La porte sera débarrée
La porte sera débarrée
Vingt-cinq ans passent. Je retourne à Ivujivik. Je suis à nouveau envoûtée par la culture des Ivujivimmiut : les festins communautaires, les jeux qui animent les rassemblements, les sorties dans la toundra, l’entraide des familles, la déférence envers les personnes âgées, les rigolades qui jaillissent à tout moment.

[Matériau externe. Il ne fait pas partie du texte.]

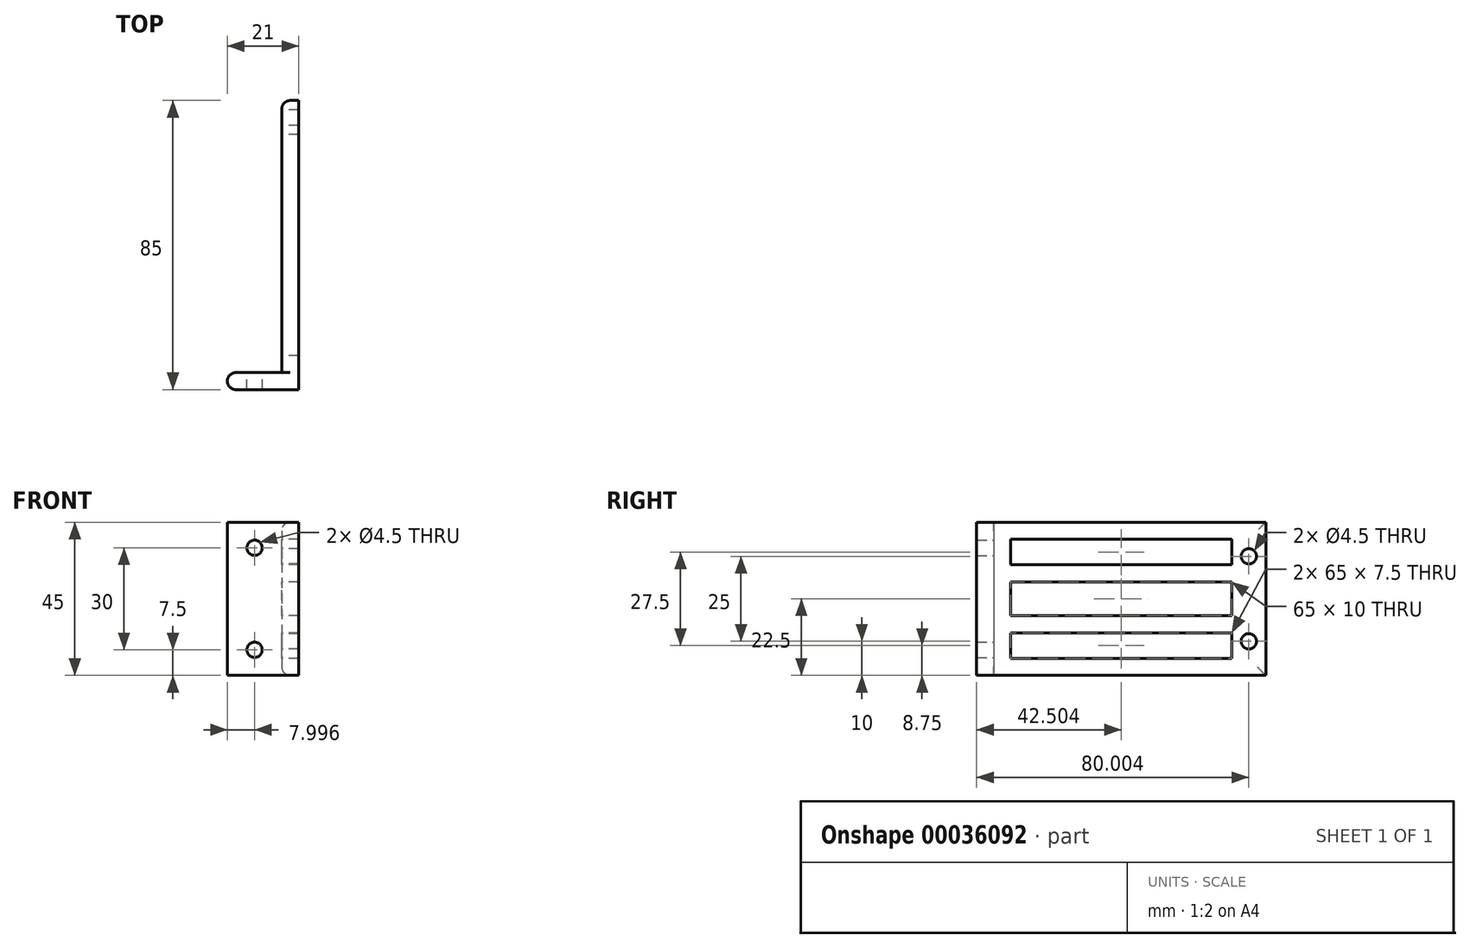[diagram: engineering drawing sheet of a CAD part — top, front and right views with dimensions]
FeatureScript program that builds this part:
annotation { "Feature Type Name" : "Feature", "Feature Type Description" : "" }
export const myFeature = defineFeature(function(context is Context, id is Id, definition is map)
    precondition{}
    {
        {
            var Q0;
            Q0=qCreatedBy(makeId("Top.planeOp"),FACE);
            var sketch = newSketch(context, id + "F0", { "sketchPlane" : qUnion([Q0])});
            skLineSegment(sketch, "E0.bottom", {"start": v(-20.1, -24.97) * mm, "end": v(-4.1, -24.97) * mm});
            skLineSegment(sketch, "E0.top", {"start": v(-20.1, -29.97) * mm, "end": v(-4.1, -29.97) * mm});
            skLineSegment(sketch, "E0.left", {"start": v(-20.1, -24.97) * mm, "end": v(-20.1, -29.97) * mm});
            skLineSegment(sketch, "E1", {"start": v(-4.1, -24.97) * mm, "end": v(-4.1, 55.03) * mm});
            skLineSegment(sketch, "E2", {"start": v(-4.1, -24.97) * mm, "end": v(-4.1, -29.97) * mm});
            skLineSegment(sketch, "E3", {"start": v(0.9, 55.03) * mm, "end": v(-4.1, 55.03) * mm});
            skLineSegment(sketch, "E4", {"start": v(0.9, 55.03) * mm, "end": v(0.9, -29.97) * mm});
            skLineSegment(sketch, "E5", {"start": v(0.9, -29.97) * mm, "end": v(-4.1, -29.97) * mm});
            skSolve(sketch);
        }
        {
            var Q0;
            Q0=makeQuery(id+"F0.imprint","IMPRINT",FACE,{"disambiguationData":[TD([[makeQuery(id+"F0.imprint","IMPRINT",EDGE,{"derivedFrom":sQuery(id+"F0.wireOp",EDGE,"E1")}),-1.0]])]});
            var Q1;
            Q1=makeQuery(id+"F0.imprint","IMPRINT",FACE,{"disambiguationData":[TD([[makeQuery(id+"F0.imprint","IMPRINT",EDGE,{"derivedFrom":sQuery(id+"F0.wireOp",EDGE,"cca33415-58cc-4f14-9f05-c62fcb7601cd.bottom")}),-1.0]])]});
            var Q2;
            Q2=makeQuery(id+"F0.imprint","IMPRINT",FACE,{"disambiguationData":[TD([[makeQuery(id+"F0.imprint","IMPRINT",EDGE,{"derivedFrom":sQuery(id+"F0.wireOp",EDGE,"E0.bottom")}),-1.0]])]});
            extrude(context, id + "F1", {"entities" : qUnion([Q0, Q1, Q2]), "depth" : 45 * mm});
        }
        {
            var Q0;
            Q0=makeQuery(id+"F1.opExtrude","SWEPT_FACE",FACE,{"disambiguationData":[OSD([sQuery(id+"F0.wireOp",EDGE,"E0.bottom")])]});
            var sketch = newSketch(context, id + "F2", { "sketchPlane" : qUnion([Q0])});
            skCircle(sketch, "E6", {"center": v(12.1, 7.5) * mm, "radius": 2.25 * mm});
            skCircle(sketch, "E7", {"center": v(12.1, 37.5) * mm, "radius": 2.25 * mm});
            skSolve(sketch);
        }
        {
            var Q0;
            Q0=makeQuery(id+"F2.imprint","IMPRINT",FACE,{"disambiguationData":[TD([[makeQuery(id+"F2.imprint","IMPRINT",EDGE,{"derivedFrom":sQuery(id+"F2.wireOp",EDGE,"E6")}),1.0]])]});
            var Q1;
            Q1=makeQuery(id+"F2.imprint","IMPRINT",FACE,{"disambiguationData":[TD([[makeQuery(id+"F2.imprint","IMPRINT",EDGE,{"derivedFrom":sQuery(id+"F2.wireOp",EDGE,"E7")}),1.0]])]});
            extrude(context, id + "F3", {"entities" : qUnion([Q0, Q1]), "operationType" : NewBodyOperationType.REMOVE, "endBound" : BoundingType.UP_TO_NEXT, "oppositeDirection" : true, "depth" : 25 * mm});
        }
        {
            var Q0;
            Q0=makeQuery(id+"F1.opExtrude","SWEPT_FACE",FACE,{"disambiguationData":[OSD([sQuery(id+"F0.wireOp",EDGE,"E1")])]});
            var sketch = newSketch(context, id + "F4", { "sketchPlane" : qUnion([Q0])});
            skLineSegment(sketch, "E8.bottom", {"start": v(19.97, 5) * mm, "end": v(-45.03, 5) * mm});
            skLineSegment(sketch, "E8.top", {"start": v(19.97, 40) * mm, "end": v(-45.03, 40) * mm});
            skLineSegment(sketch, "E8.left", {"start": v(19.97, 5) * mm, "end": v(19.97, 40) * mm});
            skLineSegment(sketch, "E8.right", {"start": v(-45.03, 5) * mm, "end": v(-45.03, 40) * mm});
            skCircle(sketch, "E9", {"center": v(-50.03, 10) * mm, "radius": 2.25 * mm});
            skCircle(sketch, "E10", {"center": v(-50.03, 35) * mm, "radius": 2.25 * mm});
            skLineSegment(sketch, "E11.bottom", {"start": v(-45.03, 12.5) * mm, "end": v(19.97, 12.5) * mm});
            skLineSegment(sketch, "E11.top", {"start": v(-45.03, 17.5) * mm, "end": v(19.97, 17.5) * mm});
            skLineSegment(sketch, "E11.left", {"start": v(-45.03, 12.5) * mm, "end": v(-45.03, 17.5) * mm});
            skLineSegment(sketch, "E11.right", {"start": v(19.97, 12.5) * mm, "end": v(19.97, 17.5) * mm});
            skLineSegment(sketch, "E12.bottom", {"start": v(-45.03, 27.5) * mm, "end": v(19.97, 27.5) * mm});
            skLineSegment(sketch, "E12.top", {"start": v(-45.03, 32.5) * mm, "end": v(19.97, 32.5) * mm});
            skLineSegment(sketch, "E12.left", {"start": v(-45.03, 27.5) * mm, "end": v(-45.03, 32.5) * mm});
            skLineSegment(sketch, "E12.right", {"start": v(19.97, 27.5) * mm, "end": v(19.97, 32.5) * mm});
            skSolve(sketch);
        }
        {
            var Q0;
            Q0=makeQuery(id+"F4.imprint","IMPRINT",FACE,{"disambiguationData":[TD([[makeQuery(id+"F4.imprint","IMPRINT",EDGE,{"derivedFrom":sQuery(id+"F4.wireOp",EDGE,"E8.bottom")}),-1.0]])]});
            var Q1;
            Q1=makeQuery(id+"F4.imprint","IMPRINT",FACE,{"disambiguationData":[TD([[makeQuery(id+"F4.imprint","IMPRINT",EDGE,{"derivedFrom":sQuery(id+"F4.wireOp",EDGE,"E10")}),1.0]])]});
            var Q2;
            Q2=makeQuery(id+"F4.imprint","IMPRINT",FACE,{"disambiguationData":[TD([[makeQuery(id+"F4.imprint","IMPRINT",EDGE,{"derivedFrom":sQuery(id+"F4.wireOp",EDGE,"E9")}),1.0]])]});
            var Q3;
            {var subQ1=sQuery(id+"F4.wireOp",EDGE,"E11.top");Q3=makeQuery(id+"F4.imprint","IMPRINT",FACE,{"disambiguationData":[TD([[makeQuery(id+"F4.imprint","IMPRINT",EDGE,{"derivedFrom":subQ1}),1.0]])]});}
            var Q4;
            {var subQ2=sQuery(id+"F4.wireOp",EDGE,"E8.top");Q4=makeQuery(id+"F4.imprint","IMPRINT",FACE,{"disambiguationData":[TD([[makeQuery(id+"F4.imprint","IMPRINT",EDGE,{"derivedFrom":subQ2}),1.0]])]});}
            extrude(context, id + "F5", {"entities" : qUnion([Q0, Q1, Q2, Q3, Q4]), "operationType" : NewBodyOperationType.REMOVE, "endBound" : BoundingType.UP_TO_NEXT, "oppositeDirection" : true, "depth" : 25 * mm});
        }
        {
            var Q0;
            Q0=makeQuery(id+"F1.opExtrude","CAP_EDGE",EDGE,{"disambiguationData":[OSD([sQuery(id+"F0.wireOp",EDGE,"E1")])],"isStart":true});
            var Q1;
            Q1=makeQuery(id+"F1.opExtrude","SWEPT_EDGE",EDGE,{"disambiguationData":[OSD([sQuery(id+"F0.wireOp",EDGE,"E1"),sQuery(id+"F0.wireOp",EDGE,"E3")])]});
            var Q2;
            Q2=makeQuery(id+"F1.opExtrude","CAP_EDGE",EDGE,{"disambiguationData":[OSD([sQuery(id+"F0.wireOp",EDGE,"E1")])],"isStart":false});
            var Q3;
            Q3=makeQuery(id+"F5.boolean.opBoolean","COPY",EDGE,{"derivedFrom":makeQuery(id+"F5.opExtrude","CAP_EDGE",EDGE,{"disambiguationData":[OSD([sQuery(id+"F4.wireOp",EDGE,"E8.right")])],"isStart":true})});
            var Q4;
            Q4=makeQuery(id+"F5.boolean.opBoolean","COPY",EDGE,{"derivedFrom":makeQuery(id+"F5.opExtrude","CAP_EDGE",EDGE,{"disambiguationData":[OSD([sQuery(id+"F4.wireOp",EDGE,"E8.left")])],"isStart":true})});
            var Q5;
            Q5=makeQuery(id+"F1.opExtrude","SWEPT_EDGE",EDGE,{"disambiguationData":[OSD([sQuery(id+"F0.wireOp",EDGE,"E0.bottom"),sQuery(id+"F0.wireOp",EDGE,"E0.left")])]});
            var Q6;
            Q6=makeQuery(id+"F1.opExtrude","SWEPT_EDGE",EDGE,{"disambiguationData":[OSD([sQuery(id+"F0.wireOp",EDGE,"E0.top"),sQuery(id+"F0.wireOp",EDGE,"E0.left")])]});
            fillet(context, id + "F6", {"entities" : qUnion([Q0, Q1, Q2, Q3, Q4, Q5, Q6]), "radius" : 2.5 * mm, "tangentPropagation" : true, "allowEdgeOverflow" : false});
        }
    });
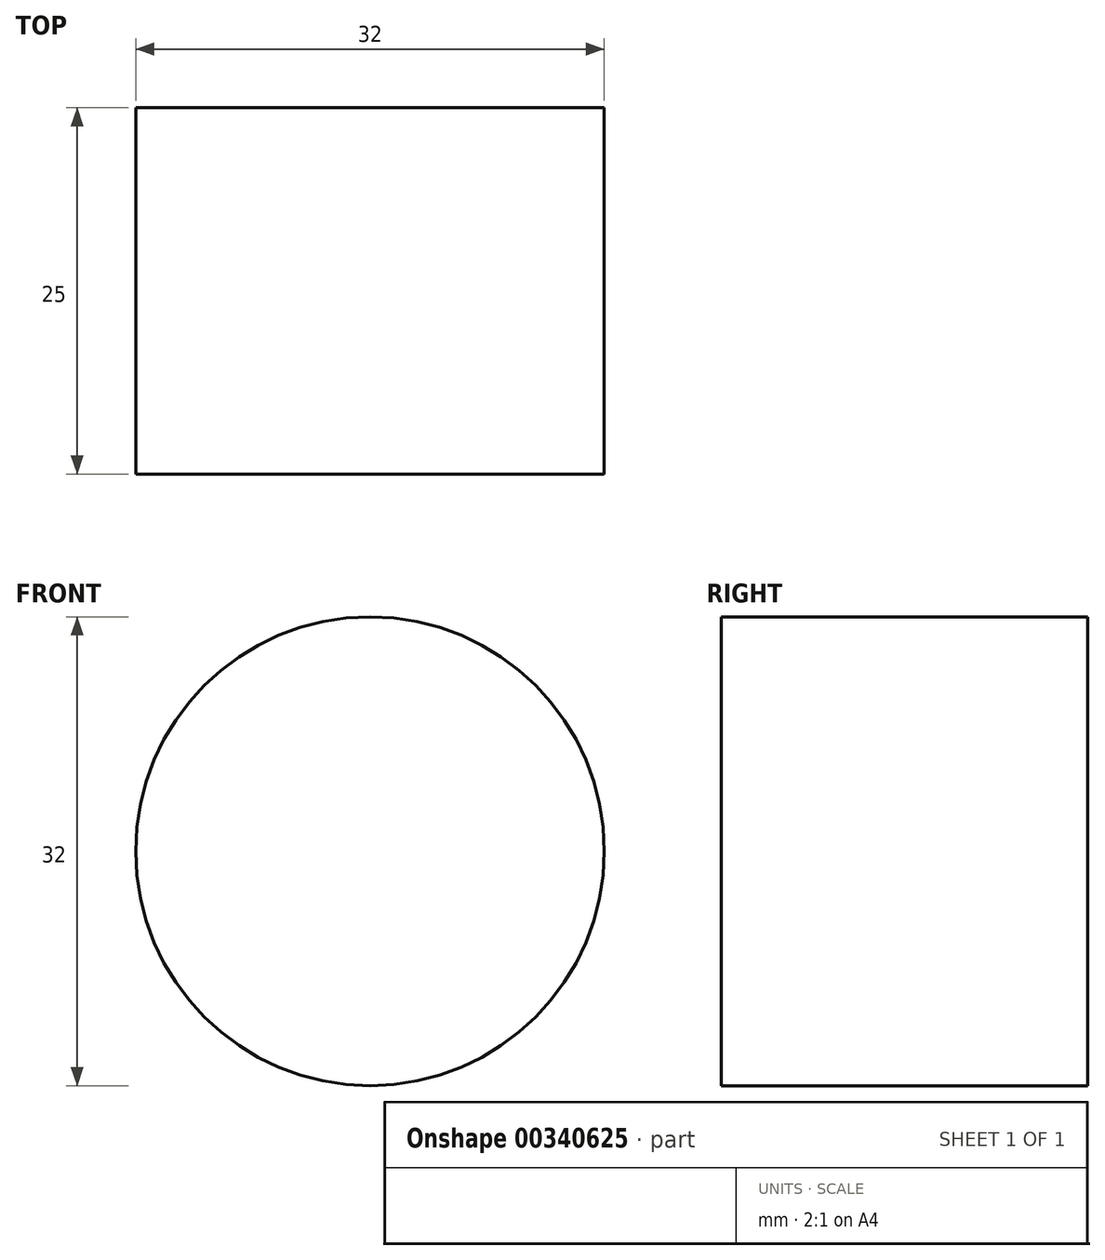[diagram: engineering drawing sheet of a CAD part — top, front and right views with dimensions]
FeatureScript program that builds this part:
annotation { "Feature Type Name" : "Feature", "Feature Type Description" : "" }
export const myFeature = defineFeature(function(context is Context, id is Id, definition is map)
    precondition{}
    {
        {
            var Q0;
            Q0=qCreatedBy(makeId("Front.planeOp"),FACE);
            var sketch = newSketch(context, id + "F0", { "sketchPlane" : qUnion([Q0])});
            skCircle(sketch, "E0", {"center": v(-42.3, 32.98) * mm, "radius": 16 * mm});
            skSolve(sketch);
        }
        {
            var Q0;
            Q0 = qSketchRegion(id + "F0", true);
            extrude(context, id + "F1", {"entities" : qUnion([Q0]), "depth" : 25 * mm});
        }
    });
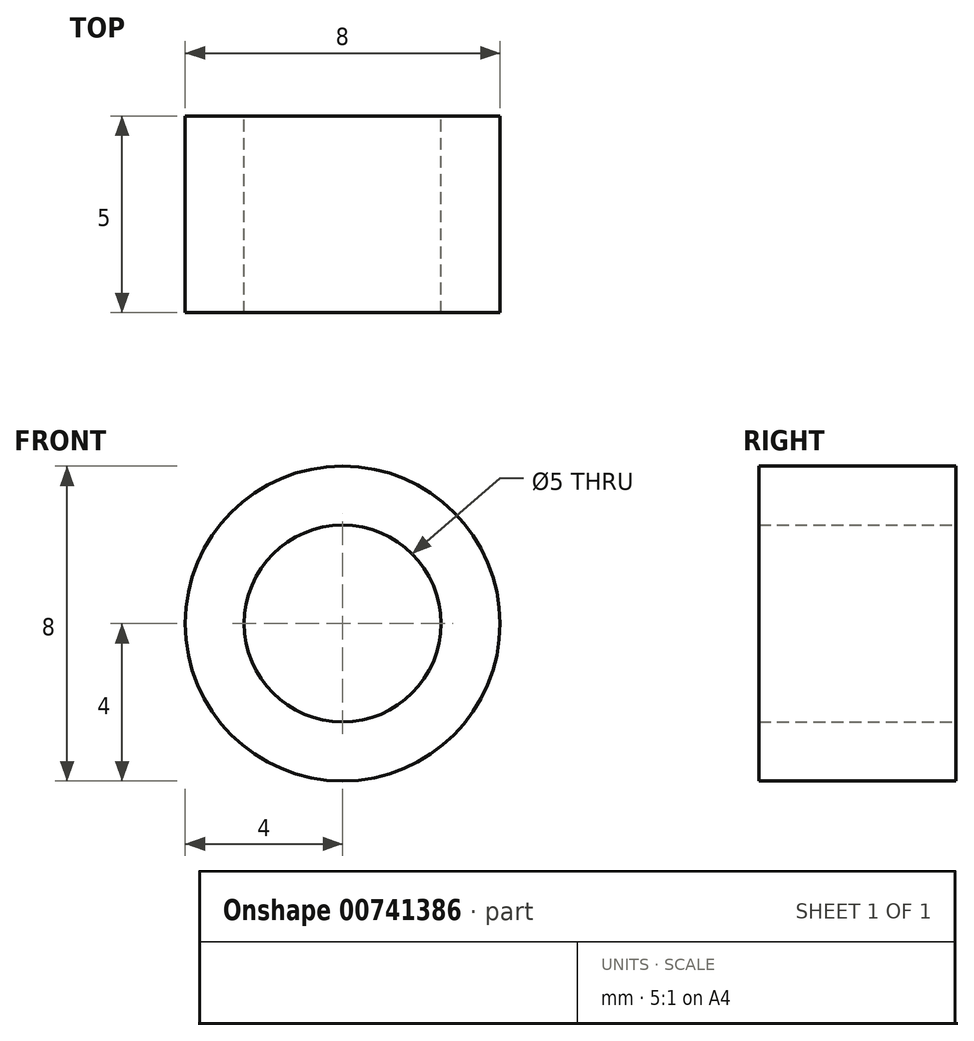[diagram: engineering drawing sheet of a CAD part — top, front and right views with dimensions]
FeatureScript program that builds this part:
annotation { "Feature Type Name" : "Feature", "Feature Type Description" : "" }
export const myFeature = defineFeature(function(context is Context, id is Id, definition is map)
    precondition{}
    {
        {
            var Q0;
            Q0=qCreatedBy(makeId("Front.planeOp"),FACE);
            var sketch = newSketch(context, id + "F0", { "sketchPlane" : qUnion([Q0])});
            skCircle(sketch, "E0", {"center": v(0, 0) * mm, "radius": 4 * mm});
            skCircle(sketch, "E1", {"center": v(0, 0) * mm, "radius": 2.5 * mm});
            skSolve(sketch);
        }
        {
            var Q0;
            Q0=makeQuery(id+"F0.imprint","IMPRINT",FACE,{"disambiguationData":[TD([[makeQuery(id+"F0.imprint","IMPRINT",EDGE,{"derivedFrom":sQuery(id+"F0.wireOp",EDGE,"E0")}),1.0]])]});
            extrude(context, id + "F1", {"entities" : qUnion([Q0]), "depth" : 5 * mm, "offsetDistance" : 25 * mm});
        }
    });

Dans la tradition inuite, l’ours blanc fait le pont entre les univers. Il se déplace avec agilité dans l’eau comme sur terre, il est à la fois une proie prisée et un chasseur redouté, et il chevauche symboliquement le monde humain et le monde animal. De nouveau accueillie à Ivujivik, je cherche à (re)nouer des liens, entre nous, entre nos univers. Je guette la bête qui menace, je convie celle qui unit. Je photographie mes anciens compagnons et compagnes, leurs familles, et en contrepoint, le territoire, témoin de leur histoire. Autour des moments de pose, je capte des scènes qui évoquent les liens entre les gens, les activités qui les occupent, leurs paysages intérieurs. Je transforme ces instants en images, je les extrais du temps pour les offrir en partage, et pour nous inviter, nous, au Sud, à considérer avec humanité et humilité ce Nord ébranlé par nos rencontres-collisions.